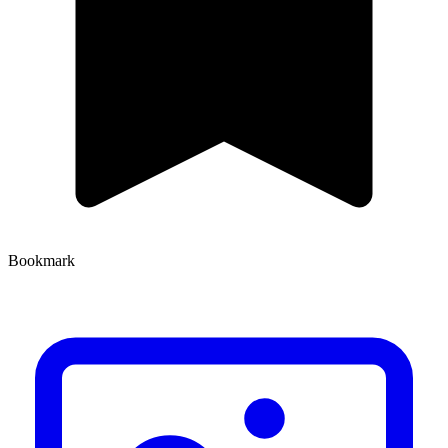
Bookmark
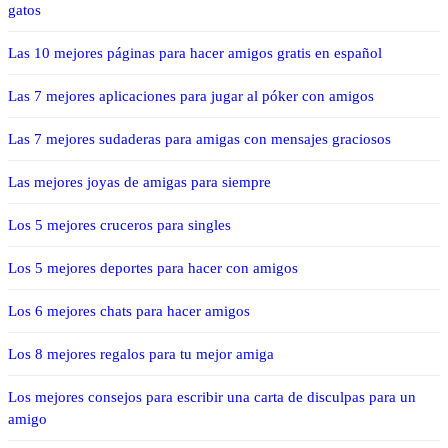
gatos
Las 10 mejores páginas para hacer amigos gratis en español
Las 7 mejores aplicaciones para jugar al póker con amigos
Las 7 mejores sudaderas para amigas con mensajes graciosos
Las mejores joyas de amigas para siempre
Los 5 mejores cruceros para singles
Los 5 mejores deportes para hacer con amigos
Los 6 mejores chats para hacer amigos
Los 8 mejores regalos para tu mejor amiga
Los mejores consejos para escribir una carta de disculpas para un
amigo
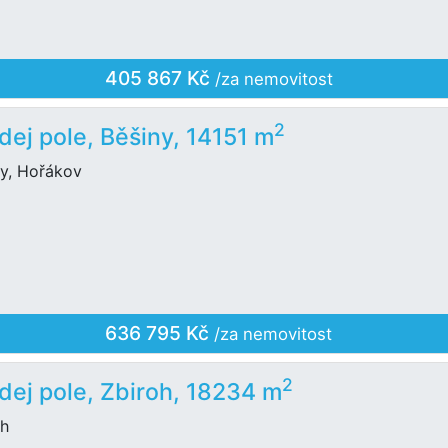
405 867 Kč
/za nemovitost
2
dej pole, Běšiny, 14151 m
ny, Hořákov
636 795 Kč
/za nemovitost
2
dej pole, Zbiroh, 18234 m
oh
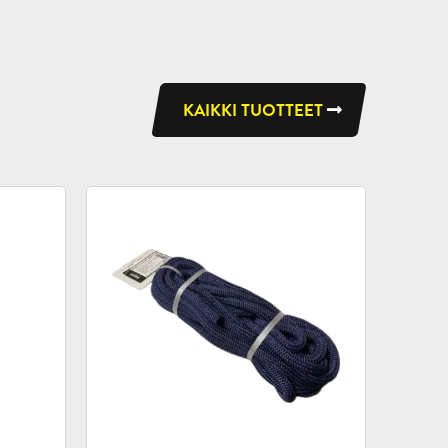
KAIKKI TUOTTEET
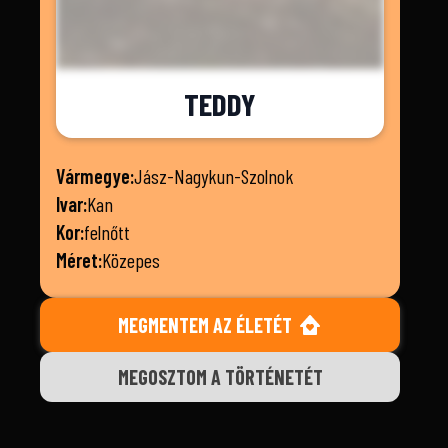
TEDDY
Vármegye:
Jász-Nagykun-Szolnok
Ivar:
Kan
Kor:
felnőtt
Méret:
Közepes
MEGMENTEM AZ ÉLETÉT
MEGOSZTOM A TÖRTÉNETÉT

□ □ □ □

_What you have to do:_
The whole listing is to be written out exactly; the pictures stay out of the copy.

_Answer space:_
Bookmark
gatos
Las 10 mejores páginas para hacer amigos gratis en español
Las 7 mejores aplicaciones para jugar al póker con amigos
Las 7 mejores sudaderas para amigas con mensajes graciosos
Las mejores joyas de amigas para siempre
Los 5 mejores cruceros para singles
Los 5 mejores deportes para hacer con amigos
Los 6 mejores chats para hacer amigos
Los 8 mejores regalos para tu mejor amiga
Los mejores consejos para escribir una carta de disculpas para un
amigo
405 867 Kč
/za nemovitost
2
dej pole, Běšiny, 14151 m
ny, Hořákov
636 795 Kč
/za nemovitost
2
dej pole, Zbiroh, 18234 m
oh
KAIKKI TUOTTEET
TEDDY
Vármegye:
Jász-Nagykun-Szolnok
Ivar:
Kan
Kor:
felnőtt
Méret:
Közepes
MEGMENTEM AZ ÉLETÉT
MEGOSZTOM A TÖRTÉNETÉT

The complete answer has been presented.